In the last year or two, we've seen a surge of new studios founded by long-time Blizzard veterans. Though their teams and projects are different, companies like Dreamhaven, Frost Giant, and Warchief Gaming have plenty in common beyond their Blizzard connections: a love of fantasy worlds, interest in games that bring players together, and a desire to work in a small team. Now, former Blizzard and Epic engineer Matt Schembari is joining that collective with a new endeavor:
Lightforge Games.
Schembari spent over eight years at Blizzard, followed by another five at Epic Games, and his four Lightforge co-founders also represent a blend of those two company cultures. Opened alongside former Epic programmer Dan Hertzka, former Epic producer Nathan Fairbanks, former Blizzard artist Glenn Rane, and former Blizzard and Epic marketing director Marc Hutcheson, the studio opened about a year ago but has been working quietly since. It now has 11 employees, many of whom come from the same, or similar, industry backgrounds.
What is Lightforge working on? Schembari isn't saying just yet, apart from that it's something in the RPG genre. What he will say is that the team's collective experience with making social, creative games at their past companies is being put to good use:
"When you look at anything from Minecraft to Dungeons & Dragons, these are games where people come together, they have shared connectedness, they're creating a world together, they're creating a story together in a very emergent together kind of way. These are the kinds of games that we love, and we've got experience and expertise working on games like this. We all came together with a shared vision that we can rethink RPGs through the lens of social and creation."
One dramatic difference between Lightforge and the big studios its employees hail from is its structure: Lightforge is fully remote. Schembari tells me that this is in keeping with one of the studio's values, "Embrace empathy." Remote work, he says, is one way in which Lightforge can ensure its employees are healthier, happier people.

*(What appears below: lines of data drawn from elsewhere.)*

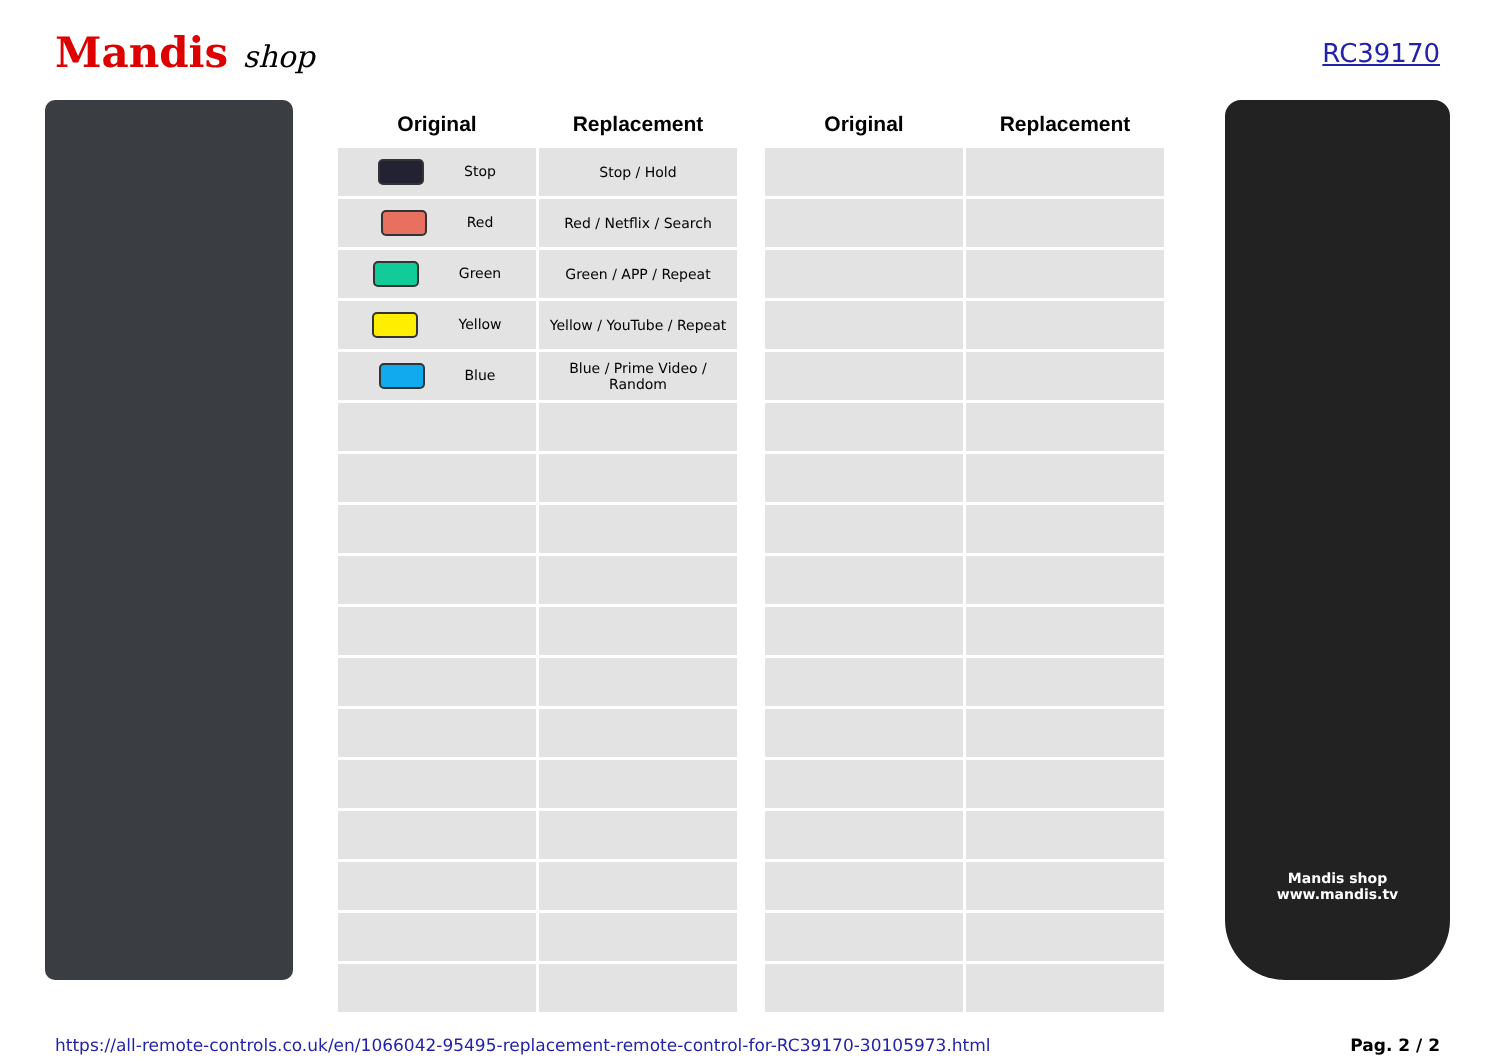Mandis shop
RC39170
| Original | Replacement | | Original | Replacement |
| --- | --- | --- | --- | --- |
| Stop | Stop / Hold | | | |
| Red | Red / Netflix / Search | | | |
| Green | Green / APP / Repeat | | | |
| Yellow | Yellow / YouTube / Repeat | | | |
| Blue | Blue / Prime Video / Random | | | |
Mandis shop
www.mandis.tv
https://all-remote-controls.co.uk/en/1066042-95495-replacement-remote-control-for-RC39170-30105973.html Pag. 2 / 2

"There is nothing more disruptive to a person's life than to ask them to relocate for a job. We are now culturally and technologically at a point where we don't have to do that anymore. And so we made a decision from the very beginning, because most of us have relocated for jobs lots of times; it's been very disruptive. We don't want to put people through that. Let people live wherever is best for their life situation, wherever they want to live, and let's build everything from the ground up to be all remote."
So Lightforge was built with remote work as a pillar, with everything rigorously documented, video chat open all the time (but only if people want to participate), and asynchronous communications between its members, who are based in locations ranging from Hawaii, to the US east coast, to Scotland. Everyone works the hours that make the most sense to them.